Page:
FOR IMMEDIATE RELEASE:
September 9, 2008
CONTACT:
Brian Kennedy (202) 621-9251

Institute for Energy Research (IER) president Thomas Pyle sent a letter to Congressional leaders today expressing the Institute’s concerns with the so-called Gang of Ten’s New Energy Reform Act (New Era) of 2008. Signed copies of the letters to both the House and Senate, as well as a draft copy of the plan, can be viewed online by clicking here. Highlights of the concerns outlined in the letter include:

  • In short, the federal government has placed an embargo on our national energy supplies and consumers are paying unnecessarily high energy prices as a result. The New Era plan does little to rectify this, and depending on the final language of the bill, may even make it worse.
  • In total, if the ‘New Era’ plan were to become law, energy exploration and production would still be banned, permanently, on roughly 78 percent of the entire OCS surrounding the lower 48 states. Taxpayers own the OCS lands and the energy resources that lie beneath them, and we at IER believe their government owes them more than a 7 percent solution to skyrocketing energy prices.
  • Energy exploration and production is currently outlawed on 85 percent of the OCS surrounding the lower 48 states. And while the New Era plan does extend access to a limited area in the Gulf of Mexico, it enables four coastal states the right to explore and produce if and only if their state legislatures agree to do so. What is most troubling about the New Era position on drilling, however, is that it appears to replace the current moratorium – which must be annually renewed by Congress – with a permanent ban.
  • The federal government owns roughly 2.4 billion acres of lands – an area larger than the land mass of the United States and larger than all other nations on earth, except for Russia and Canada. Of these lands, which belong to the American public, only about 4% have been leased for energy production. In short, the federal government has placed an embargo on our national energy supplies and consumers are paying unnecessarily high energy prices as a result.
  • The $20 billion earmarked for converting 85 percent of the nation’s cars to run on non-petroleum fuels within 20 years. With 250 million vehicles on the road, a subsidy rate of less than $100 per vehicle makes this particular proposal little more than a symbolic gesture. In contrast, a much more economically sensible plan – simply letting the current OCS ban expire at the end of this fiscal year – would provide far greater access to both onshore and offshore energy resources, lower energy prices and bring in billions of dollars in extra revenue for the U.S. Treasury. That’s a win-win-win scenario for America.

Text of the letter to Congressional leaders and the authors of the New Era plan follows, and can be viewed online by clicking here.

September 9, 2008

The Honorable Harry Reid
Majority Leader
United States Senate
S-221, The Capitol
Washington, DC 20510

The Honorable Mitch McConnell
Minority Leader
United States Senate
S-230, The Capitol
Washington, DC 20510

Dear Leaders Reid and McConnell:

I write today in my capacity as president of the Institute for Energy Research (IER), a not-for-profit organization that conducts intensive research and analysis on the functions, operations, and government regulation of global energy markets, to express my concerns about the so-called Gang of Sixteen’s New Energy Reform Act (New Era) of 2008, led by Senators Kent Conrad (D-ND) and Saxby Chambliss (R-GA).

Records:
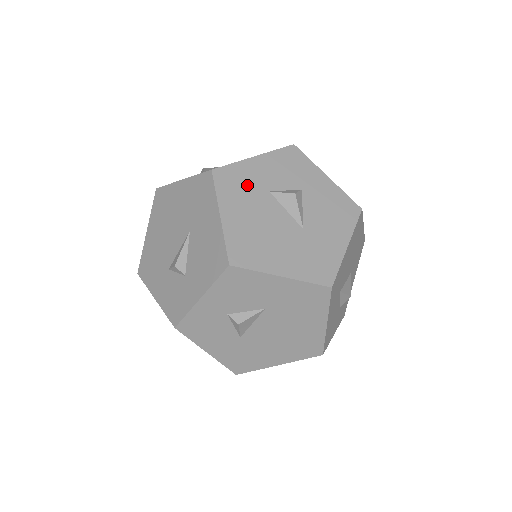
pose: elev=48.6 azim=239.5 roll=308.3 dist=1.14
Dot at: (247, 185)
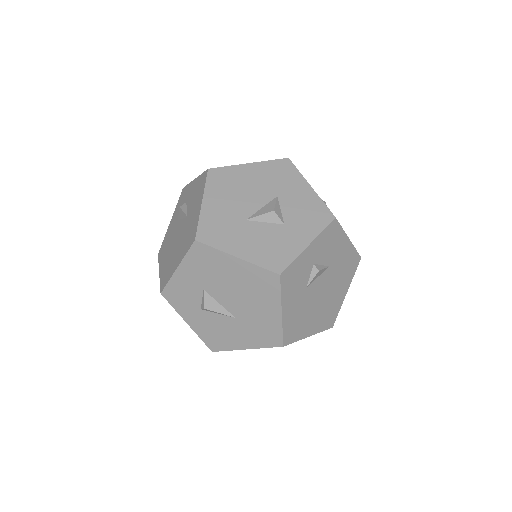
Dot at: occluded
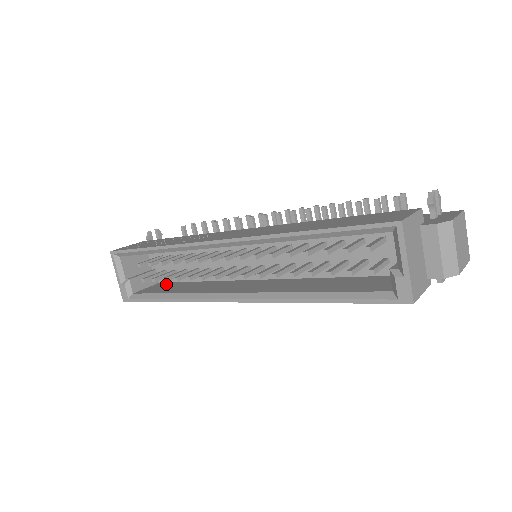
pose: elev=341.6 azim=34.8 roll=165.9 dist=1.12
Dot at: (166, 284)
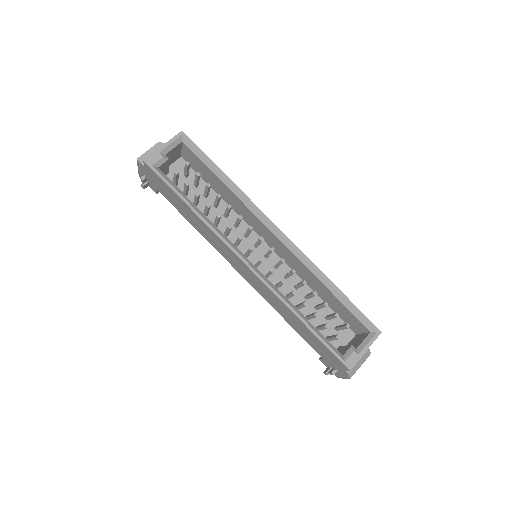
Dot at: occluded
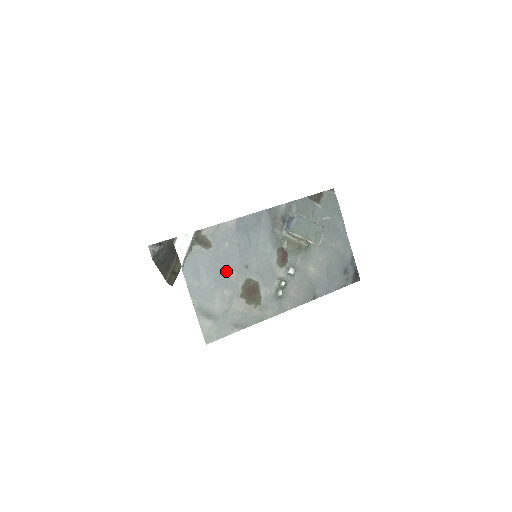
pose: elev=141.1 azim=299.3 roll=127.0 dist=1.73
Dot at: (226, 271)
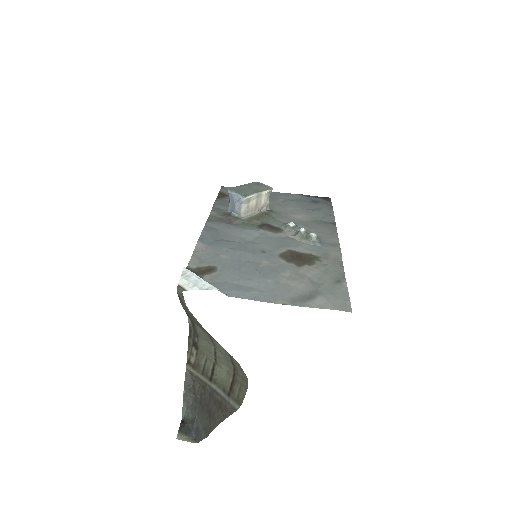
Dot at: (257, 266)
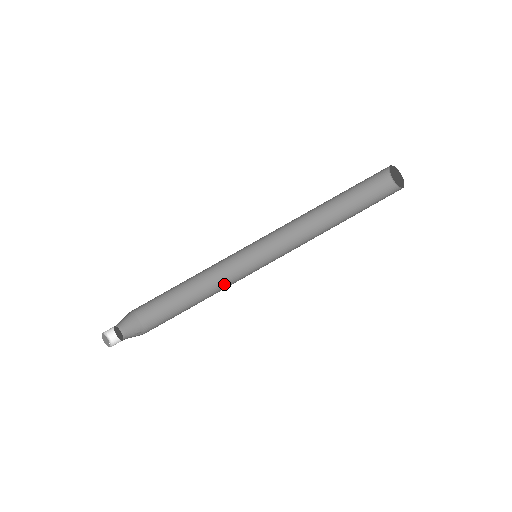
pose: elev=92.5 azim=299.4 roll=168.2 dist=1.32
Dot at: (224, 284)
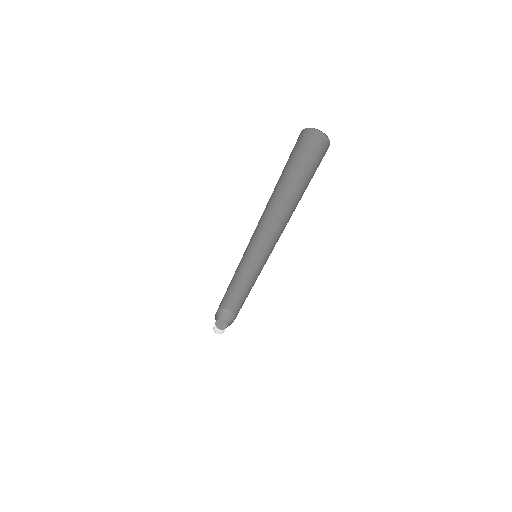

Given instruction:
Continue the press release on the Institute for Energy Research's objections to the New Era energy plan, starting right after its final sentence.

Solved problem:
While we applaud efforts to reach political “compromise” on the energy issues facing our country, this plan will only create a false sense of energy security.  The American public has been loud and clear in their support for more drilling and more domestic energy production.  And when they discover that this initiative does virtually nothing to decrease our reliance on imports from unstable nations like Venezuela and Nigeria, they will want answers.  This hollow plan is a tremendous missed opportunity that actually puts more of our oil off limits, while raising taxes and increasing government subsidies.  The American people will come to realize that this pass-the-buck plan does not guarantee that any new oil is produced, or that any new exploration can even be conducted for that matter.

The political logjam over solving America’s energy woes comes down to two competing views: some policymakers want to remove federal restrictions that prevent onshore and offshore energy production, while others believe large tax expenditures and R&D subsidies are necessary to encourage the nation’s transition away from fossil fuels altogether.  The charm of the New Era plan is its apparent compromise:  it relaxes some restrictions on offshore drilling but supplements this concession with new and generous expenditures for alternative fuels and alternatively-fueled vehicles.  Unfortunately, this act of political theater does nothing to reach the full potential of America’s energy resources.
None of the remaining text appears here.